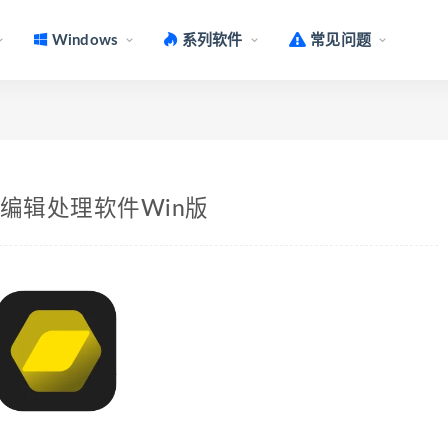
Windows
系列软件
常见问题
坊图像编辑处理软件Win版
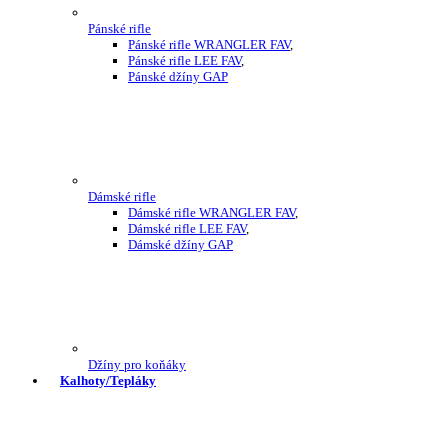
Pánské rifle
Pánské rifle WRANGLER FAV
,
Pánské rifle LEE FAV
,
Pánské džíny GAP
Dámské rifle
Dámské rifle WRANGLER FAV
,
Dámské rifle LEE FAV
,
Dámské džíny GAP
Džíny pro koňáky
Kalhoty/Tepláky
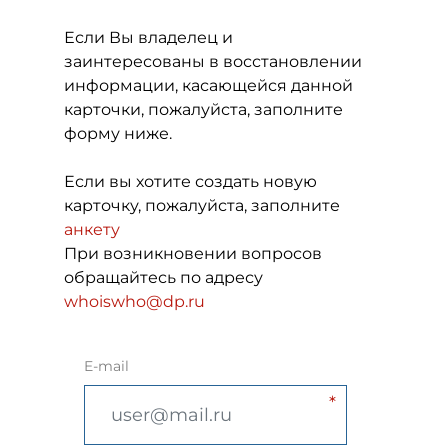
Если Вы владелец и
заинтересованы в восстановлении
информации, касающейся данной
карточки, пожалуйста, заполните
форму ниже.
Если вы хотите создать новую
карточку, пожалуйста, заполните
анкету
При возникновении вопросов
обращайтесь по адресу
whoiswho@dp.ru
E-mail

________________________

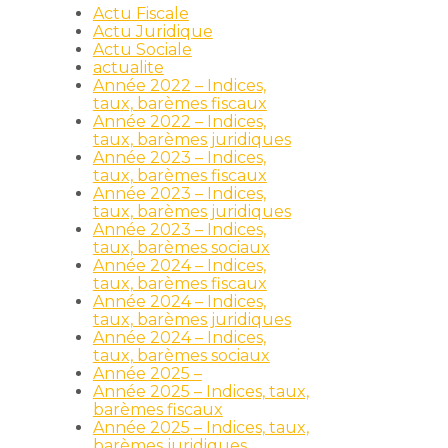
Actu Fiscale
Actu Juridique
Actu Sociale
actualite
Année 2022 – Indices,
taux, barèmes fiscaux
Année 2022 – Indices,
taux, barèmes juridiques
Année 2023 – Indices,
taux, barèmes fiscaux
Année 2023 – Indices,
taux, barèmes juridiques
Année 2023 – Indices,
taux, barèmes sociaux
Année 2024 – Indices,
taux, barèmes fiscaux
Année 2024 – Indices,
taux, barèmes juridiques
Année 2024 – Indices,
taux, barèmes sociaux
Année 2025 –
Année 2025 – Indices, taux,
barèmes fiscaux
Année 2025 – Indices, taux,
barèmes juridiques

________________________

TASK DETAILS — Pull out every line of the records above that contains the string "заполните", matching case exactly.

WRITTEN SOLUTION —
карточки, пожалуйста, заполните
карточку, пожалуйста, заполните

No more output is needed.